42-year-old Kevin Richardson, is known as the “lion whisperer,” and when the huge predator named Meg jumps into the pond it’s only to cuddle up with him…one would think he’s doomed. But that is far from the case. Richardson has an incredible bond with the massive cats and they absolutely adore him.
“When I call Meg and she comes swimming and I see in her face, ‘if I come to you are you going to catch me?'” he says. “She looks at me, I look at her—and we know. That’s trust.” It’s a trust that only comes when a human is accepted by lions as part of their “pack,” which has taken Richardson years of work to achieve.
Lions do not like the water, so to have a lion trust a human enough to enter the water…is a very big deal.
Richardson runs a wildlife sanctuary near Pretoria, South Africa, where more than 30 lions and an assortment of hyenas and other large cats are free to roam around the 3,200 acre park. Many of the animals, including Meg, have been raised by Richarson since they were just cubs.
Unlike many wild life reserves, Richardson does not allow guests to pet the cats or take pictures with them.

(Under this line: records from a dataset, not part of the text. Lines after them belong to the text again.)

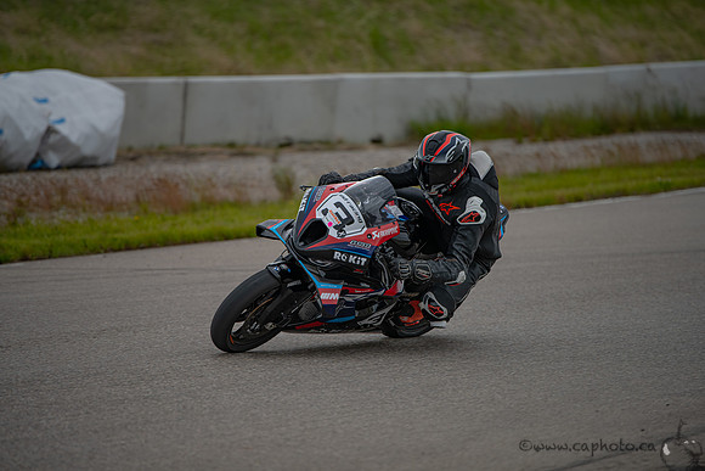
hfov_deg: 10.3
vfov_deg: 6.9
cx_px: 352
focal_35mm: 200
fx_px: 3917
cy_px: 236
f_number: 2.8
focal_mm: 200
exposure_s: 1/1600
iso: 110
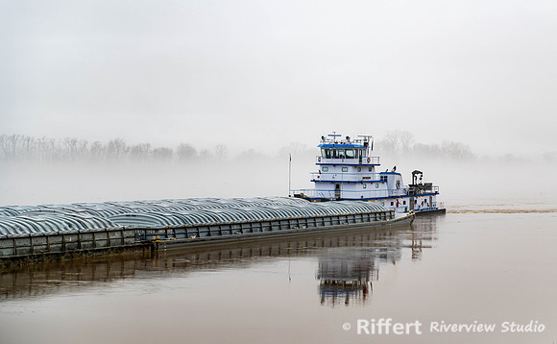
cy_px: 183
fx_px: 1309
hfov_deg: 24.0
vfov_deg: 15.0
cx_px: 337
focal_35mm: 87
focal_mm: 70
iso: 64
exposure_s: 1/125
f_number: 2.8
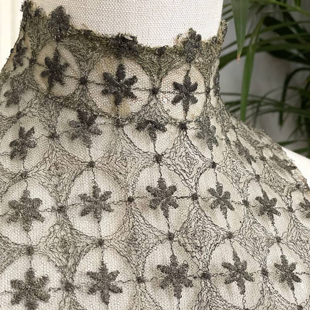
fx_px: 628
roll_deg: +0.2
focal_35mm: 62
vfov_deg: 27.6
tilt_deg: +0.1
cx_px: 154
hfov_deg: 27.7
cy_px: 195
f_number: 2
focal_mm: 6
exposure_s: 1/60
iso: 320
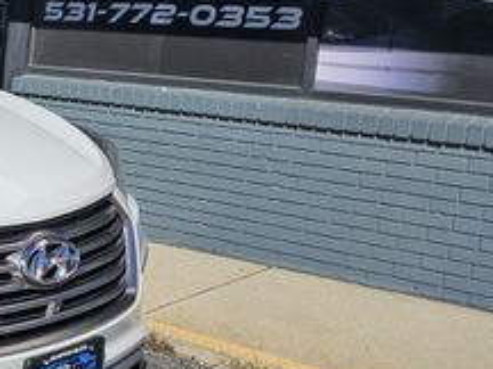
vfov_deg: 21.6
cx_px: -228
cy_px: 175
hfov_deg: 23.4
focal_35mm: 68
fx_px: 968
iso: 10
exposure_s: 1/1461
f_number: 1.7
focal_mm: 6.3
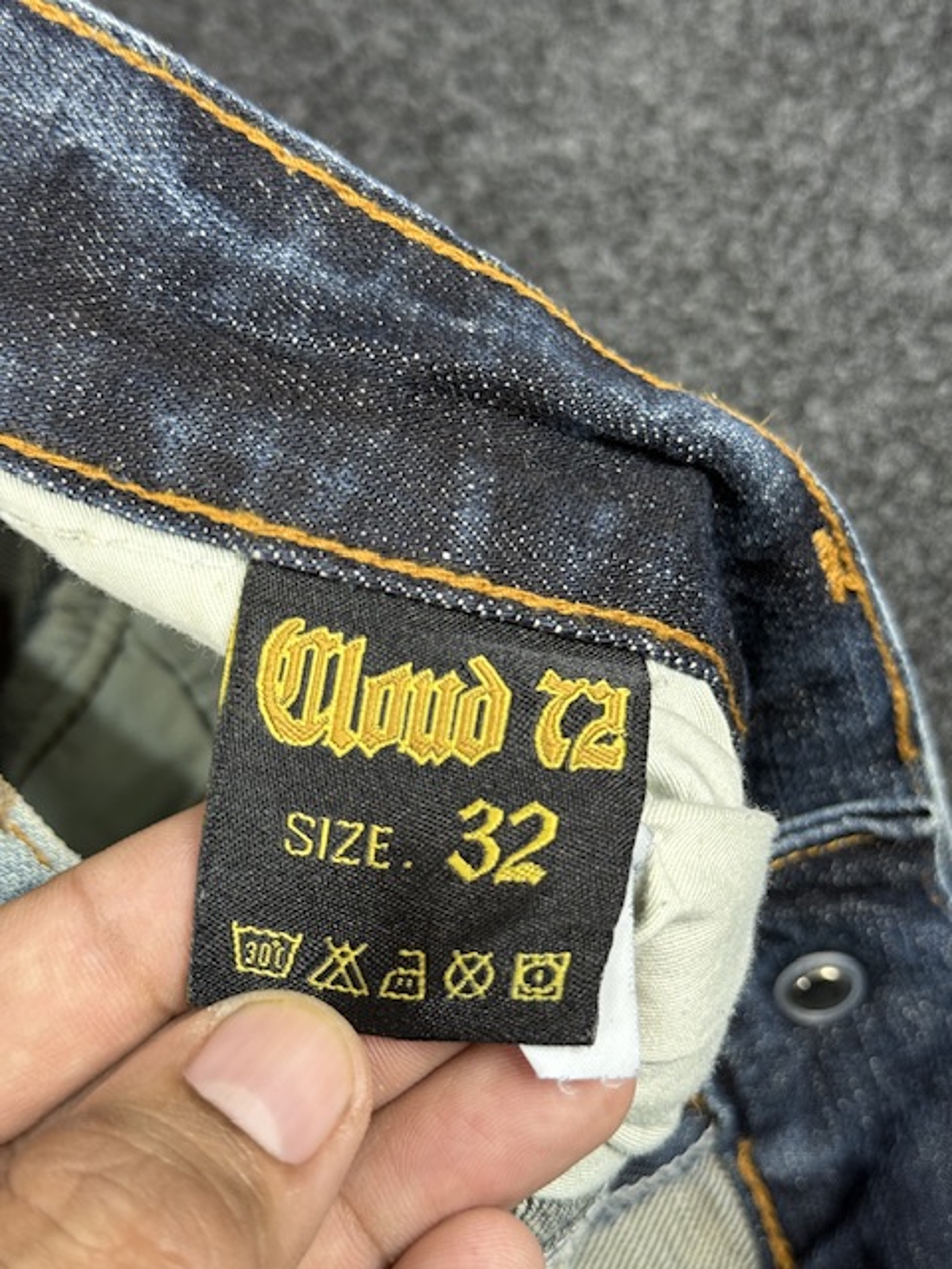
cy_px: 634
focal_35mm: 48
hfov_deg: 30.3
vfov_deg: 39.7
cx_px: 476
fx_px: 1760
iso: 160
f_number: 1.78
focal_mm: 6.76
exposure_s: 1/50
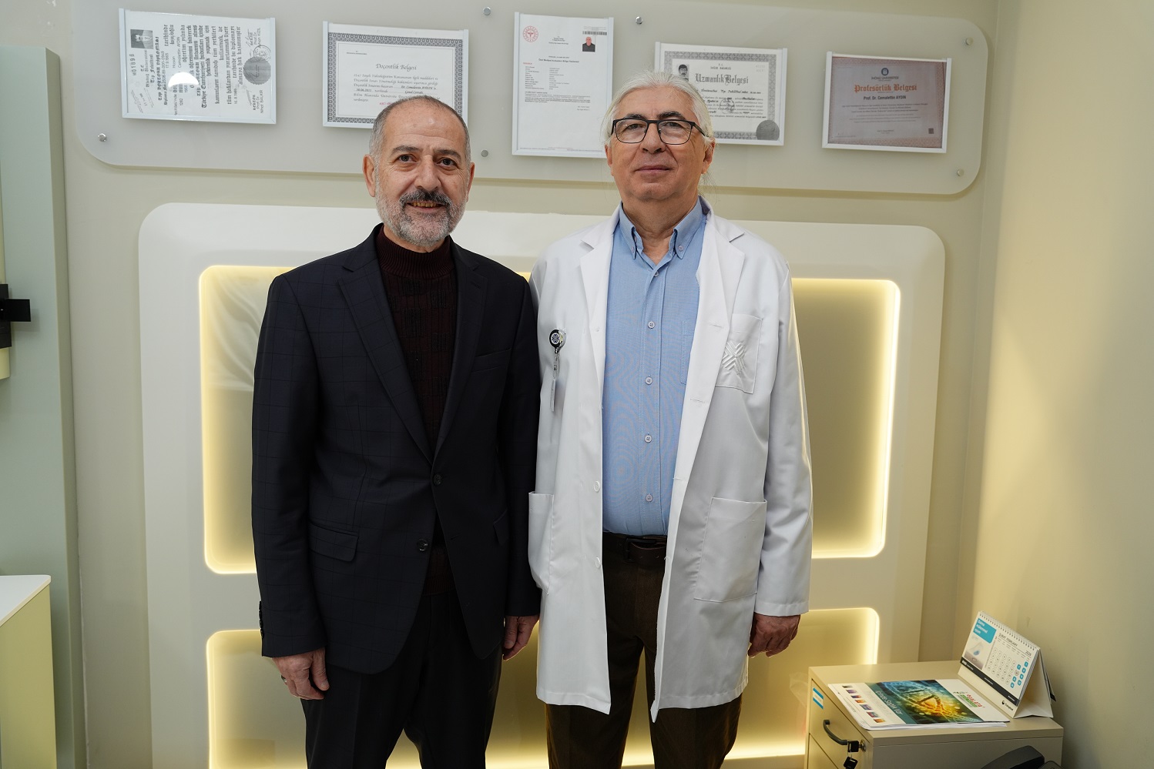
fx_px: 994
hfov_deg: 60.3
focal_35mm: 31
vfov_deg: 42.3
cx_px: 577
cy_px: 384
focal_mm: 31
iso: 500
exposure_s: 1/60
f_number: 3.5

Typically in other reserves, those cats that tourists are taking selfies with, end up being sold to game reserves and they are shot by hunters. (Not cool by the way).
“The relationships I have with them are purely to give them a better quality of life in a captive situation,” Richardson told AP. “I will look after them as long as I can.” When it is finally time to say goodbye, Richardson guarantees his animals will go to a reputable zoo or shelter where they will be protected.